Os dois lados também se chocaram sobre questões regulatórias, incluindo a neutralidade da rede nos Estados Unidos, a missão de conectar o mundo em desenvolvimento e a questão de quem deve lucrar com as informações detalhadas que ambos os setores têm sobre os hábitos de seus clientes on-line e off-line.

As linhas de batalha são particularmente claras na Europa, onde as operadoras de telefonia foram mais lentas que as americanas em mudar de estratégia e faturar com a venda de dados em vez de serviços de voz e textos.
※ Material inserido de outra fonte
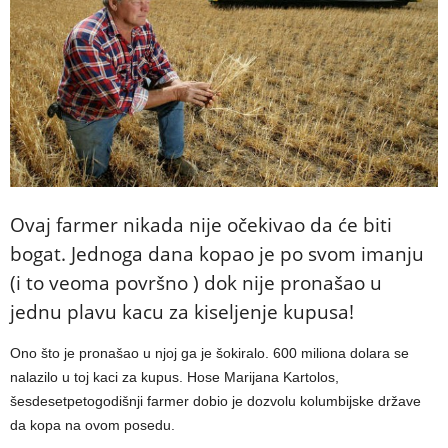
Ovaj farmer nikada nije očekivao da će biti
bogat. Jednoga dana kopao je po svom imanju
(i to veoma površno ) dok nije pronašao u
jednu plavu kacu za kiseljenje kupusa!
Ono što je pronašao u njoj ga je šokiralo. 600 miliona dolara se
nalazilo u toj kaci za kupus. Hose Marijana Kartolos,
šesdesetpetogodišnji farmer dobio je dozvolu kolumbijske države
da kopa na ovom posedu.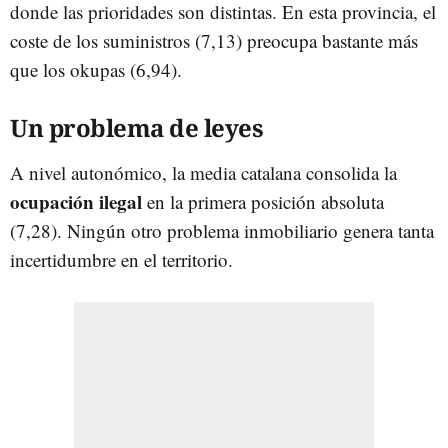
donde las prioridades son distintas. En esta provincia, el
coste de los suministros (7,13) preocupa bastante más
que los okupas (6,94).
Un problema de leyes
A nivel autonómico, la media catalana consolida la
ocupación ilegal
en la primera posición absoluta
(7,28). Ningún otro problema inmobiliario genera tanta
incertidumbre en el territorio.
Gigantes como a espanhola Telefónica SA e a alemã Deutsche Telekom AG há muito se queixam que seus serviços enfrentam impostos e restrições específicas que não recaem sobre ofertas similares de grandes empresas de tecnologia.

As grandes empresas de tecnologia rechaçam essa afirmação, argumentando que, embora elas, muitas vezes, ofereçam serviços comparáveis, seus negócios são radicalmente contrastantes- e precisam de regras diferentes.

“Este não é um campo de jogo homogêneo – é um campo de jogo em camadas, e as regras precisam refletir isso”, diz um executivo de uma empresa de tecnologia baseada nos EUA.

As firmas de tecnologia afirmam que a supervisão dos reguladores do setor de telecomunicações de cada país da UE poderia ampliar os custos e levar a disputas de jurisdição, desencorajando-as de lançar novos serviços.

“Poderíamos ver essas opções de chamadas e opções de vídeo mais baratas desaparecendo dos mercados”, diz James Waterworth, vice-presidente para a Europa da União da Associação da Indústria da Computação e Comunicação, baseada nos Estados Unidos, um grupo de lobby que representa Microsoft, Facebook e a Alphabet Inc., holding do Google.

As novas propostas são, em parte, fruto do trabalho de lobby da indústria de telecomunicações ao longo de vários anos em questões que vão além do relacionamento com as empresas de tecnologia. Os lobistas do setor dizem que estão otimistas que a UE proporá regras que tornam mais fácil para as grandes empresas de telecomunicações cobrar mais por acesso a novas redes, algo que, segundo eles, oferece incentivos para as companhias investirem em conexões mais rápidas de internet.

As empresas europeias de telecomunicações não estão conseguindo tudo o que querem. A UE, que já aprovou uma legislação para eliminar tarifas lucrativas de roaming das telefônicas do bloco, recuou na semana passada em uma regra que teria limitado o roaming grátis para 90 dias por ano, após uma revolta generalizada de grupos de consumidores.